# [Exercise objective]
Rewrite the passage of the family law guide between "To help families" and "family law guide.", inclusive, putting "panel of jurors" in place of "jury".

# [Study text]
>>>>>

The Ultimate Family Law Guide


Family matters are usually considered one of the most private aspects of life. For the most part, they can remain private with people all around you respecting that privacy. However, some of the more complicated aspects of family life need the help of lawyers and a legal court. Processes like divorce, adoption, and custody are highly personal but also inextricably tied to the legal system. Without the help of a lawyer, the average person may not be able to wade through the legal side of these processes to get their personal lives in order.

To help families navigate the legal system, a field of law known as family law exists. In this field, lawyers aren’t dealing with criminal cases or charges and there typically isn’t a clear-cut defendant and plaintiff. Oftentimes lawyers don’t even go to court in a family law case and if they do there will likely only be a judge and no jury. To understand family law and the many different facets of the field, let’s dive into this family law guide.

What Falls Under Family Law?

As mentioned above, “family law” refers to regulations, rules, and court procedures that involve the family unit. This means that legal matters and civil procedures that involve family members’ custodial rights, financial responsibilities, eligibility, and other obligations typically fall under the umbrella of family law. In a family law guide, you would see these topics covered:

  • Marriage and living together: Marriage may be a celebration of love and commitment, but it is also a legal matter. State laws govern the eligibility requirements for marriage, such as age and gender. They also govern legal partnerships other than a marriage that a couple may want to pursue.
  • Adoption and foster care: There tend to be many legal considerations when it comes to adopting or fostering a child that you will need a lawyer for. The other side of this legal matter, putting a child up for adoption or entering them into the foster care system, also requires professional legal help.

<<<<<

# [Data excerpt]
>>>>>

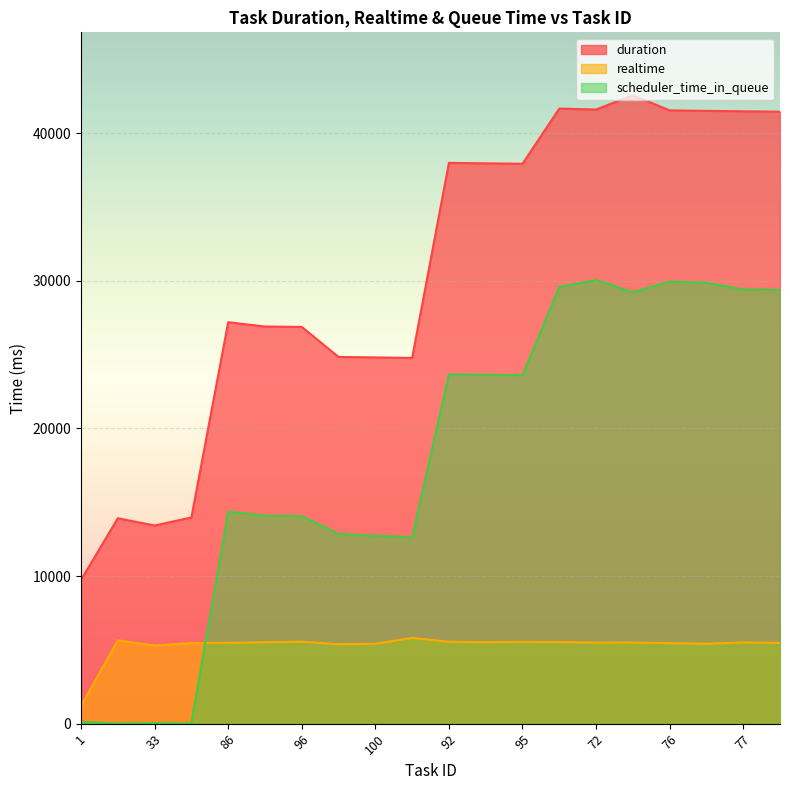

What is the greatest value displayed?

42578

<<<<<

# [Solution for this problem]
To help families navigate the legal system, a field of law known as family law exists. In this field, lawyers aren’t dealing with criminal cases or charges and there typically isn’t a clear-cut defendant and plaintiff. Oftentimes lawyers don’t even go to court in a family law case and if they do there will likely only be a judge and no panel of jurors. To understand family law and the many different facets of the field, let’s dive into this family law guide.